Skip to content

Conversation

@ratmice
Copy link
Collaborator

@ratmice ratmice commented May 26, 2025

I'm going to mark this as a draft, it isn't something I personally am likely to use,
While thinking through #584 and what uses GrammarAST::new has or could have,
issue #484 came to mind, the current workaround described in that issue is to create multiple copies of yacc grammars
and modify the start rule.

As such cc'ing @rneswold just to see whether or not this approach is an improvement on that hack,
or if this is something which if we added it might just go unused?

The current hacks have some drawbacks like needing to disable warnings as errors because if you change the start rule, unused warnings can come up from the top-level start rule.

The idea of this patch is to provide an alternative hack mechanism, where you build a GrammarAST, clone it
and then modify the start field of each clone, in an unsafe manner. Since you only do the actual checking for the first rule, you don't run into running the checks multiple times and subsequent warnings/errors caused by checking a partial grammar with a start rule somewhere in the middle.

It doesn't really fix #484 or share parsing tables or anything nice.
This may well be just a solution looking for a problem.

Also, because of the lrlex dependency I wasn't able to fully test this within cfgrammar (building parsers/lexers and passing input), I should probably be concerned though that the whole &mut self -> &mut GrammarAST seems like it might cause borrow checker issues once we try to actually finish the parser/lexer build process with the modified grammar?

@ratmice
Copy link
Collaborator Author

ratmice commented May 27, 2025

Somewhat silly of me not to think of it, but there is no way to get CTParserBuilder to actually use this modified AST since it always works from paths. So this is fairly unlikely to help.

EXPLORE THE MATERIAL
1) In the thread, what is the current workaround for issue #484?
2) Copy word for word the part of the thread that starts at the words "ratmice commented May 27, 2025" and stops after "unlikely to help.".

INFORMATION SUPPLIED
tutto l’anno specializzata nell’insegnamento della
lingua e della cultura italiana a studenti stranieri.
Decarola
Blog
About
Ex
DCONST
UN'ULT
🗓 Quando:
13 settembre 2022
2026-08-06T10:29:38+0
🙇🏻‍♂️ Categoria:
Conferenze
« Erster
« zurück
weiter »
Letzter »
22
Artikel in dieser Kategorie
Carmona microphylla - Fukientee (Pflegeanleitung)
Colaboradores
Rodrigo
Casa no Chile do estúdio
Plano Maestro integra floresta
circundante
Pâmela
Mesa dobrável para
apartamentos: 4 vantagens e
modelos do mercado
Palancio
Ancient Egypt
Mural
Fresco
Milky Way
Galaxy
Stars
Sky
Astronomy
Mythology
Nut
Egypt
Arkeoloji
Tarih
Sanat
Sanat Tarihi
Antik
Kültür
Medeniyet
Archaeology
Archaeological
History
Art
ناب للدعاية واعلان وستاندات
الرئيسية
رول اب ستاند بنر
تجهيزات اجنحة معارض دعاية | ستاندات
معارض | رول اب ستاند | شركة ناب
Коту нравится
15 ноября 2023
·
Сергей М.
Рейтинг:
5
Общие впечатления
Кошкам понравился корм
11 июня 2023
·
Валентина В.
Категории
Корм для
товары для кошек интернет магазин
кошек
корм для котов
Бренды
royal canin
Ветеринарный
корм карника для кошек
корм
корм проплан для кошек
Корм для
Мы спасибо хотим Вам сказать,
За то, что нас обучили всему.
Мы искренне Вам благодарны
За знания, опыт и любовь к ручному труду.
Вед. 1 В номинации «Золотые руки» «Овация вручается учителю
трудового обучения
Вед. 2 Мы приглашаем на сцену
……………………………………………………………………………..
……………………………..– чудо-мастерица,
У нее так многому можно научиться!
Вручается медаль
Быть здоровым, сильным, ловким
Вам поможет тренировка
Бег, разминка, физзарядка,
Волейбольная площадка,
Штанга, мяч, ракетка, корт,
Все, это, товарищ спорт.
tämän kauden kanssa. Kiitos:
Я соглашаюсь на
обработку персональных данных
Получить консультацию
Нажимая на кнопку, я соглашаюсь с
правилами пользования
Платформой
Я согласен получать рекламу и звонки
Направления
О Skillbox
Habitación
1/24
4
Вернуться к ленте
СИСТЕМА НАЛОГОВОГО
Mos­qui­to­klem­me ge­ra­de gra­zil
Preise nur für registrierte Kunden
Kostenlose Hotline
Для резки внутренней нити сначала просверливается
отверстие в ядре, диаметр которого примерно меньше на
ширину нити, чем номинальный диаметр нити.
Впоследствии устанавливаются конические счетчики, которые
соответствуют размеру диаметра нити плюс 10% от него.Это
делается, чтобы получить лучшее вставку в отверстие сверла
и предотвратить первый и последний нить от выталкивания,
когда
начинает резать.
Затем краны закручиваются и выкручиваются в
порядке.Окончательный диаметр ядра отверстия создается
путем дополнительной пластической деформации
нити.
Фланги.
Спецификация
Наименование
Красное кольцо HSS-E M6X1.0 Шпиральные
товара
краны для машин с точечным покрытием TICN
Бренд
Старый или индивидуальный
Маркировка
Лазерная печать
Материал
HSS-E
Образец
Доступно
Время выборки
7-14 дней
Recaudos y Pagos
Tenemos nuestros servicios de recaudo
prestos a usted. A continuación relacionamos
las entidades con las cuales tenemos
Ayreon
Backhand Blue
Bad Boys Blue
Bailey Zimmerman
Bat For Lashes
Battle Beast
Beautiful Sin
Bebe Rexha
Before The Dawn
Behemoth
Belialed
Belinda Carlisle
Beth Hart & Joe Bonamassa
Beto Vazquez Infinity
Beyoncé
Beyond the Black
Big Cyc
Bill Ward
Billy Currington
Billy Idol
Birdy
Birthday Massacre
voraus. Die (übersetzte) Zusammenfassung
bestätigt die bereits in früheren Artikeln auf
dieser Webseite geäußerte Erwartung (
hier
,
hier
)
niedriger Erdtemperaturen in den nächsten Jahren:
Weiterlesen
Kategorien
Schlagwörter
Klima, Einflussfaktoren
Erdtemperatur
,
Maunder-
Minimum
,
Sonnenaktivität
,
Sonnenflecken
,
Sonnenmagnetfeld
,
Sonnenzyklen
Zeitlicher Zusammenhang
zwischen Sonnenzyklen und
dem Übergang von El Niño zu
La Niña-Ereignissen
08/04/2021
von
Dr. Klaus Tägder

ANSWERS PER TASK
1) Creating multiple copies of yacc grammars and modifying the start rule.

2)
ratmice commented May 27, 2025

Somewhat silly of me not to think of it, but there is no way to get CTParserBuilder to actually use this modified AST since it always works from paths. So this is fairly unlikely to help.